Entries provided:
--------------------
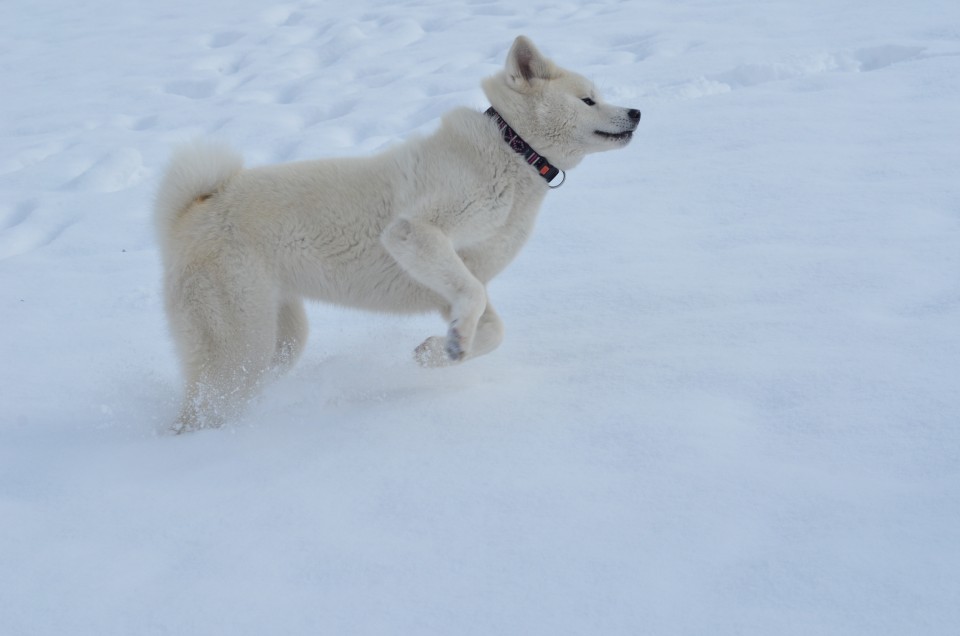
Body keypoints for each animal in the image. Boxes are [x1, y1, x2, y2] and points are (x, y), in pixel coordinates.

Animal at [156, 36, 636, 432]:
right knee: (199, 408)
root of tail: (194, 207)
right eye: (588, 99)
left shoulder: (455, 278)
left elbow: (491, 327)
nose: (636, 112)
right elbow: (474, 298)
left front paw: (440, 351)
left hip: (280, 338)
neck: (514, 151)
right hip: (240, 339)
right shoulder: (414, 232)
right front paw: (451, 346)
--------------------
Task goal: When you copy the lines above, drop the pictures and keep everything else exact.

Your solution:
Body keypoints for each animal in the image. Boxes are [x1, y1, x2, y2] and points are (x, y), in pixel coordinates.

Animal at [156, 36, 636, 432]:
right knee: (199, 408)
root of tail: (194, 207)
right eye: (588, 99)
left shoulder: (455, 278)
left elbow: (491, 327)
nose: (636, 112)
right elbow: (474, 298)
left front paw: (440, 351)
left hip: (280, 338)
neck: (514, 151)
right hip: (240, 339)
right shoulder: (414, 232)
right front paw: (451, 346)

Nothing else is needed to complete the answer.